# American couple wanting to move to Germany



## Humblefish (Jul 19, 2015)

My wife & I, having previously lived in London for 3 years, would like to move to Germany. She is a data architect for a large telecom - I want to open an aquarium store. I guess what we are really wanting to do is make a new life for ourselves in Germany.

How possible is this? I know we will need to learn German, adopt to Germany ways to fully integrate into society. We are prepared to do whatever is necessary.

Any helpful tips? Any good job search engines to help get us started?

TIA


----------



## Nononymous (Jul 12, 2011)

Your wife will have an easier time of it than you - if her skills are in demand she should be able to find work, quite possibly in English.

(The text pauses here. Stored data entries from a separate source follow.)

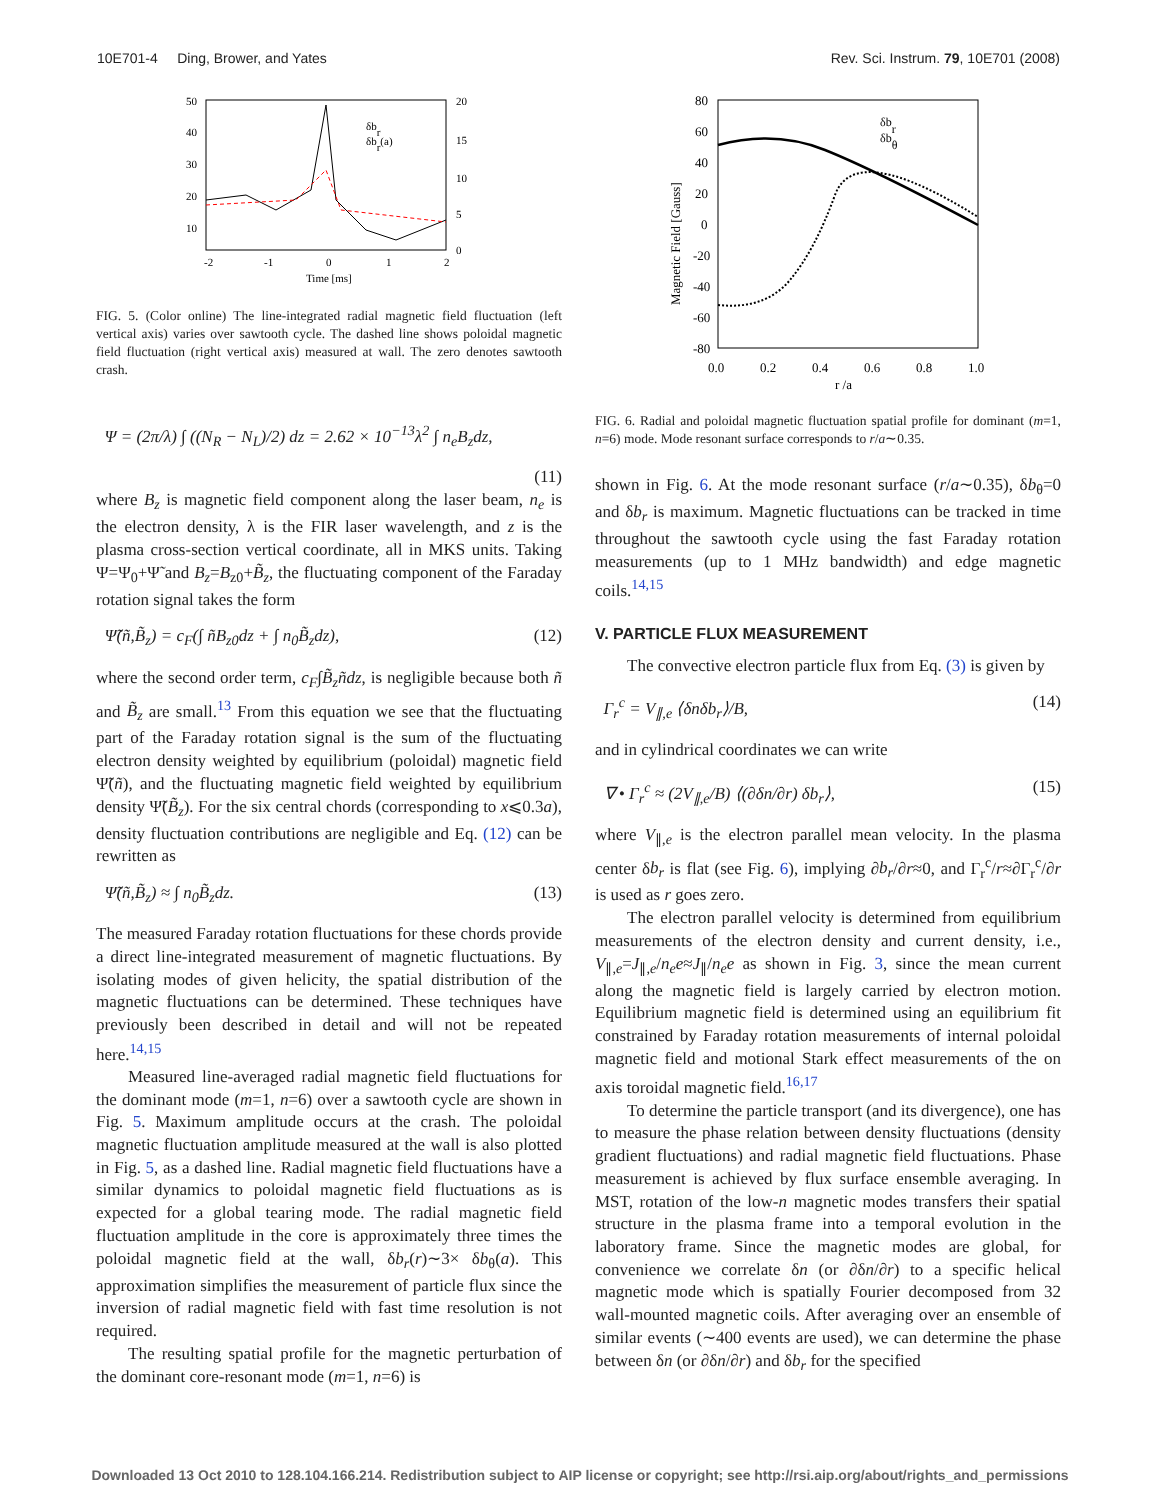10E701-4 Ding, Brower, and Yates Rev. Sci. Instrum. 79, 10E701 (2008)
δbr
δbr(a)
Time [ms]
50
40
30
20
10
-2
-1
0
1
2
20
15
10
5
0
FIG. 5. (Color online) The line-integrated radial magnetic field fluctuation (left vertical axis) varies over sawtooth cycle. The dashed line shows poloidal magnetic field fluctuation (right vertical axis) measured at wall. The zero denotes sawtooth crash.
Ψ = (2π/λ) ∫ ((N<sub>R</sub> − N<sub>L</sub>)/2) dz = 2.62 × 10<sup>−13</sup>λ<sup>2</sup> ∫ n<sub>e</sub>B<sub>z</sub>dz,
(11)
where B<sub>z</sub> is magnetic field component along the laser beam, n<sub>e</sub> is the electron density, λ is the FIR laser wavelength, and z is the plasma cross-section vertical coordinate, all in MKS units. Taking Ψ=Ψ<sub>0</sub>+Ψ̃ and B<sub>z</sub>=B<sub>z0</sub>+B̃<sub>z</sub>, the fluctuating component of the Faraday rotation signal takes the form
Ψ̃(ñ,B̃<sub>z</sub>) = c<sub>F</sub>(∫ ñB<sub>z0</sub>dz + ∫ n<sub>0</sub>B̃<sub>z</sub>dz), (12)
where the second order term, c<sub>F</sub>∫B̃<sub>z</sub>ñdz, is negligible because both ñ and B̃<sub>z</sub> are small.<sup>13</sup> From this equation we see that the fluctuating part of the Faraday rotation signal is the sum of the fluctuating electron density weighted by equilibrium (poloidal) magnetic field Ψ̃(ñ), and the fluctuating magnetic field weighted by equilibrium density Ψ̃(B̃<sub>z</sub>). For the six central chords (corresponding to x⩽0.3a), density fluctuation contributions are negligible and Eq. (12) can be rewritten as
Ψ̃(ñ,B̃<sub>z</sub>) ≈ ∫ n<sub>0</sub>B̃<sub>z</sub>dz. (13)
The measured Faraday rotation fluctuations for these chords provide a direct line-integrated measurement of magnetic fluctuations. By isolating modes of given helicity, the spatial distribution of the magnetic fluctuations can be determined. These techniques have previously been described in detail and will not be repeated here.<sup>14,15</sup>
Measured line-averaged radial magnetic field fluctuations for the dominant mode (m=1, n=6) over a sawtooth cycle are shown in Fig. 5. Maximum amplitude occurs at the crash. The poloidal magnetic fluctuation amplitude measured at the wall is also plotted in Fig. 5, as a dashed line. Radial magnetic field fluctuations have a similar dynamics to poloidal magnetic field fluctuations as is expected for a global tearing mode. The radial magnetic field fluctuation amplitude in the core is approximately three times the poloidal magnetic field at the wall, δb<sub>r</sub>(r)∼3× δb<sub>θ</sub>(a). This approximation simplifies the measurement of particle flux since the inversion of radial magnetic field with fast time resolution is not required.
The resulting spatial profile for the magnetic perturbation of the dominant core-resonant mode (m=1, n=6) is
δbr
δbθ
80
60
40
20
0
-20
-40
-60
-80
0.0
0.2
0.4
0.6
0.8
1.0
r /a
Magnetic Field [Gauss]
FIG. 6. Radial and poloidal magnetic fluctuation spatial profile for dominant (m=1, n=6) mode. Mode resonant surface corresponds to r/a∼0.35.
shown in Fig. 6. At the mode resonant surface (r/a∼0.35), δb<sub>θ</sub>=0 and δb<sub>r</sub> is maximum. Magnetic fluctuations can be tracked in time throughout the sawtooth cycle using the fast Faraday rotation measurements (up to 1 MHz bandwidth) and edge magnetic coils.<sup>14,15</sup>
V. PARTICLE FLUX MEASUREMENT
The convective electron particle flux from Eq. (3) is given by
Γ<sub>r</sub><sup>c</sup> = V<sub>∥,e</sub> ⟨δnδb<sub>r</sub>⟩/B, (14)
and in cylindrical coordinates we can write
∇ • Γ<sub>r</sub><sup>c</sup> ≈ (2V<sub>∥,e</sub>/B) ⟨(∂δn/∂r) δb<sub>r</sub>⟩, (15)
where V<sub>∥,e</sub> is the electron parallel mean velocity. In the plasma center δb<sub>r</sub> is flat (see Fig. 6), implying ∂b<sub>r</sub>/∂r≈0, and Γ<sub>r</sub><sup>c</sup>/r≈∂Γ<sub>r</sub><sup>c</sup>/∂r is used as r goes zero.
The electron parallel velocity is determined from equilibrium measurements of the electron density and current density, i.e., V<sub>∥,e</sub>=J<sub>∥,e</sub>/n<sub>e</sub>e≈J<sub>∥</sub>/n<sub>e</sub>e as shown in Fig. 3, since the mean current along the magnetic field is largely carried by electron motion. Equilibrium magnetic field is determined using an equilibrium fit constrained by Faraday rotation measurements of internal poloidal magnetic field and motional Stark effect measurements of the on axis toroidal magnetic field.<sup>16,17</sup>
To determine the particle transport (and its divergence), one has to measure the phase relation between density fluctuations (density gradient fluctuations) and radial magnetic field fluctuations. Phase measurement is achieved by flux surface ensemble averaging. In MST, rotation of the low-n magnetic modes transfers their spatial structure in the plasma frame into a temporal evolution in the laboratory frame. Since the magnetic modes are global, for convenience we correlate δn (or ∂δn/∂r) to a specific helical magnetic mode which is spatially Fourier decomposed from 32 wall-mounted magnetic coils. After averaging over an ensemble of similar events (∼400 events are used), we can determine the phase between δn (or ∂δn/∂r) and δb<sub>r</sub> for the specified
Downloaded 13 Oct 2010 to 128.104.166.214. Redistribution subject to AIP license or copyright; see http://rsi.aip.org/about/rights_and_permissions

For you, opening a retail store without knowledge of the language and culture might prove to be challenging. (Assuming you don't already have EU citizenship, you'd both need residence permits. If your wife is offered an IT job that should be relatively straightforward. For you, not so straightforward.) 

Not sure how much time you've spent in Germany but a temporary stay, if your wife could get a contract gig for six or twelve months, would give you an idea of how well you'd adapt.

Just use the regular job boards: Monster, StepStone, LinkedIn. Use the .de extension where needed.


----------



## Humblefish (Jul 19, 2015)

Nononymous, thank you for the response. While we lived in London we visited Berlin, Freiburg (twice) and also explored the Black Forest a bit. So, nothing extensive but we did get our feet wet. While I realize it was just week long trips, we were always impressed by the beauty, culture, cleanliness of Germany. It just resonated with us.

My wife has started applying for jobs in Germany, mostly Berlin. We also have purchased software to begin learning German. We're eager to just get an opportunity and make the most of it.


----------



## ALKB (Jan 20, 2012)

Humblefish said:


> My wife & I, having previously lived in London for 3 years, would like to move to Germany. She is a data architect for a large telecom - I want to open an aquarium store. I guess what we are really wanting to do is make a new life for ourselves in Germany.
> 
> How possible is this? I know we will need to learn German, adopt to Germany ways to fully integrate into society. We are prepared to do whatever is necessary.
> 
> ...


Your situation would depend on what kind of job offer your wife gets.

If she gets a job offer that satisfies the requirements for a BlueCard, you as her dependent would have instant unrestricted access to the job market and you would both have an accelerated route to settlement (indefinite residence permit).

If she is sponsored for a regular work permit, you would not automatically be allowed to work in Germany for the first three years but you could apply for a work permit in your own right if you find a sponsor or could apply for the self-employment permit. I don't see why the authorities should kick up a fuss since you would already be living in Germany.

Apart from the job sites, you can also look through the adverts in the big newspapers. 

For Berlin that would be:

Jobbörse StepStone: Jobs und Stellenangebote

and:

Stellenmarkt Tagesspiegel


----------



## Humblefish (Jul 19, 2015)

Thank you ALKB for the information. I will put it to good use. We resume job hunting again this weekend.


----------